Abortions have been dropping slightly over much of the past decade. But before this latest report, they seemed to have pretty much leveled off.
Nearly all states report abortion numbers to the federal government, but it’s voluntary. A few states, including California, which has the largest population and largest number of abortion providers, don’t send in data. While analysts estimate there are more than 1 million abortions ­nationwide each year, the CDC counted about 785,000 in 2009 because of incomplete reporting.
To come up with reliable year-to-year comparisons, the CDC used the numbers from 43 states and two cities — those that have been sending in data consistently for at least 10 years. The researchers found that abortions per 1,000 women of child-bearing age fell from about 16 in 2008 to roughly 15 in 2009. That translates to nearly 38,000 fewer abortions in one year.
Mississippi had the lowest abortion rate, at 4 per 1,000 women of child-bearing age. The state also had only a couple of abortion providers and has the nation’s highest teen birth rate. New York, second to California in number of abortion providers, had the highest abortion rate, roughly eight times Mississippi’s.
Nationally since 2000, the number of reported abortions has dropped overall by about 6 percent and the abortion rate has fallen 7 percent.
By all accounts, contraception is playing a role in lowering the numbers.

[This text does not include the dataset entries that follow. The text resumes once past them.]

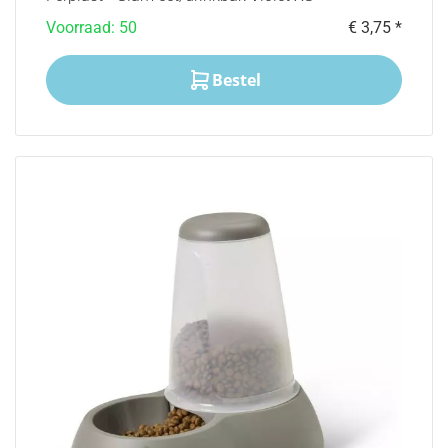
Voorraad: 50
€ 3,75 *
Bestel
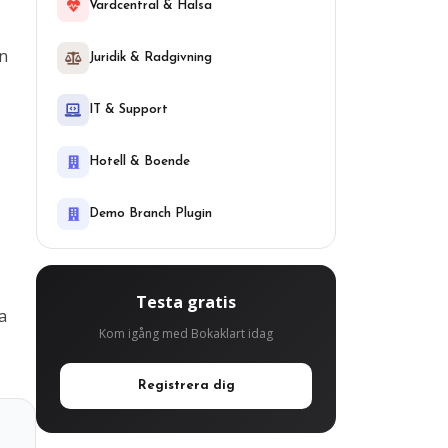
Vardcentral & Halsa
in
Juridik & Radgivning
IT & Support
Hotell & Boende
Demo Branch Plugin
Testa gratis
a
Kom igång med Bokaklart idag
Registrera dig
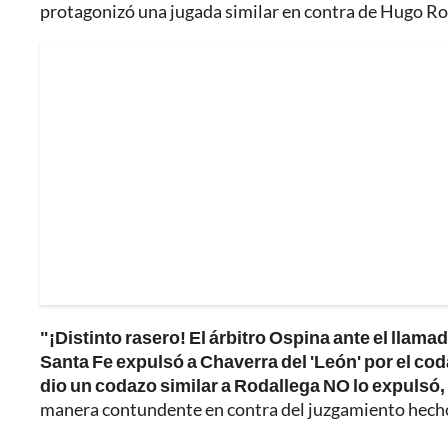
protagonizó una jugada similar en contra de Hugo Rod
"¡Distinto rasero! El árbitro Ospina ante el llama
Santa Fe expulsó a Chaverra del 'León' por el coda
dio un codazo similar a Rodallega NO lo expulsó,
manera contundente en contra del juzgamiento hecho 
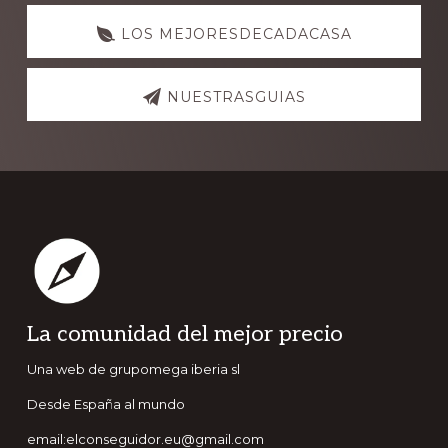
LOS MEJORESDECADACASA
NUESTRASGUIAS
Footer
La comunidad del mejor precio
Una web de grupomega iberia sl
Desde España al mundo
email:elconseguidor.eu@gmail.com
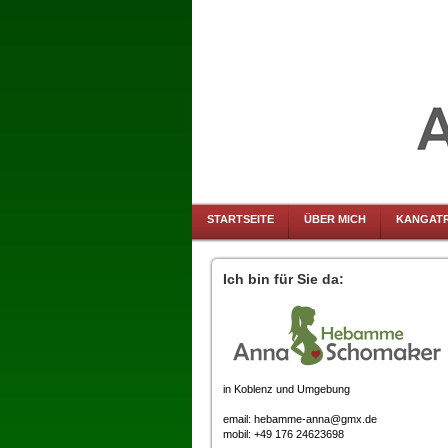
STARTSEITE
ÜBER MICH
KANGATR
Ich bin für Sie da:
in Koblenz und Umgebung
email: hebamme-anna@gmx.de
mobil: +49 176 24623698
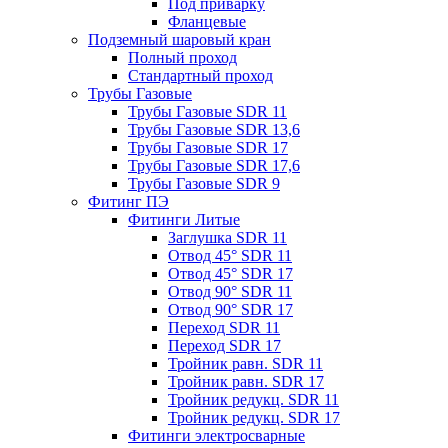
Под приварку
Фланцевые
Подземный шаровый кран
Полный проход
Стандартный проход
Трубы Газовые
Трубы Газовые SDR 11
Трубы Газовые SDR 13,6
Трубы Газовые SDR 17
Трубы Газовые SDR 17,6
Трубы Газовые SDR 9
Фитинг ПЭ
Фитинги Литые
Заглушка SDR 11
Отвод 45° SDR 11
Отвод 45° SDR 17
Отвод 90° SDR 11
Отвод 90° SDR 17
Переход SDR 11
Переход SDR 17
Тройник равн. SDR 11
Тройник равн. SDR 17
Тройник редукц. SDR 11
Тройник редукц. SDR 17
Фитинги электросварные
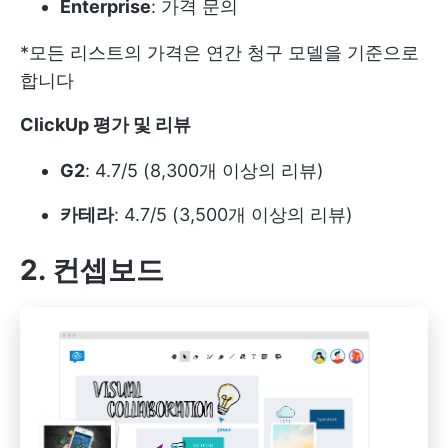
Enterprise
: 가격 문의
*모든 리스트의 가격은 연간 청구 모델을 기준으로
합니다
ClickUp 평가 및 리뷰
G2
: 4.7/5 (8,300개 이상의 리뷰)
카테라
: 4.7/5 (3,500개 이상의 리뷰)
2. 컨셉보드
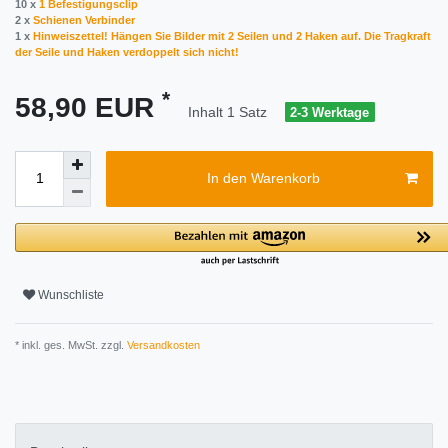
10 x
1 Befestigungsclip
2 x
Schienen Verbinder
1 x
Hinweiszettel! Hängen Sie Bilder mit 2 Seilen und 2 Haken auf. Die Tragkraft
der Seile und Haken verdoppelt sich nicht!
*
58,90 EUR
Inhalt
1
Satz
2-3 Werktage
In den Warenkorb
Wunschliste
* inkl. ges. MwSt. zzgl.
Versandkosten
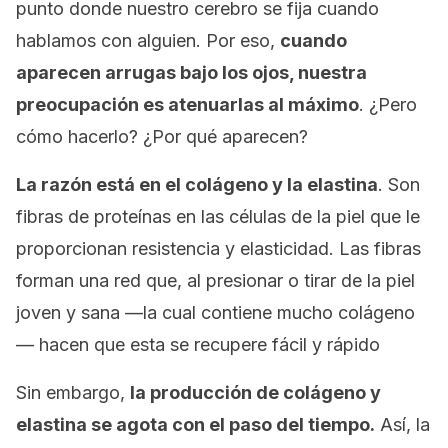
punto donde nuestro cerebro se fija cuando
hablamos con alguien. Por eso,
cuando
aparecen arrugas bajo los ojos, nuestra
preocupación es atenuarlas al máximo
. ¿Pero
cómo hacerlo? ¿Por qué aparecen?
La razón está en el colágeno y la elastina
. Son
fibras de proteínas en las células de la piel que le
proporcionan resistencia y elasticidad. Las fibras
forman una red que, al presionar o tirar de la piel
joven y sana —la cual contiene mucho colágeno
— hacen que esta se recupere fácil y rápido
Sin embargo,
la producción de colágeno y
elastina se agota con el paso del tiempo.
Así, la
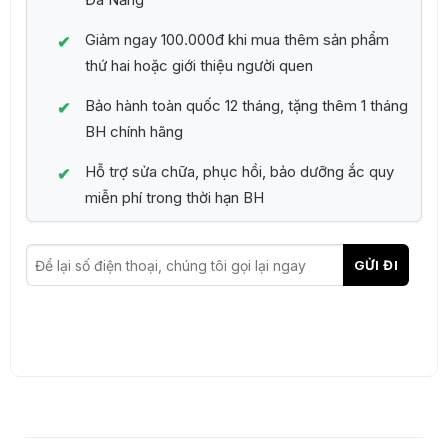
Giảm ngay 100.000đ khi mua thêm sản phẩm
thứ hai hoặc giới thiệu người quen
Bảo hành toàn quốc 12 tháng, tặng thêm 1 tháng
BH chính hãng
Hỗ trợ sửa chữa, phục hồi, bảo dưỡng ắc quy
miễn phí trong thời hạn BH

Some specialists cite a government study released this year suggesting that about 60 percent of teenage girls who have sex use the most effective kinds of contraception, including the pill and patch. That’s up from the mid-1990s, when fewer than half were using the best kinds.
Experts also pointed to the growing use of IUDs, or intrauterine devices, T-shaped plastic sperm-killers that a doctor inserts into the uterus.
A study released this year by the Guttmacher Institute, a nonprofit organization that does research on reproductive health, showed that IUD use among sexually active women on birth control rose from less than 3 percent in 2002 to more than 8 percent in 2009.
IUDs essentially prevent ‘‘user error,’’ said Rachel Jones, a Guttmacher researcher.
Ananat said another factor may be the growing use of the morning-after pill, a form of emergency contraception that has been increasingly easier to get. It came onto the market in 1999 and in 2006 was approved for non-prescription sale to women 18 and older. In 2009 that was lowered to 17.
Underlying all this may be the economy, which was in recession from December 2007 until June 2009. Even well ­afterward, polls showed most Americans remained worried about anemic hiring, a depressed housing market, and other problems.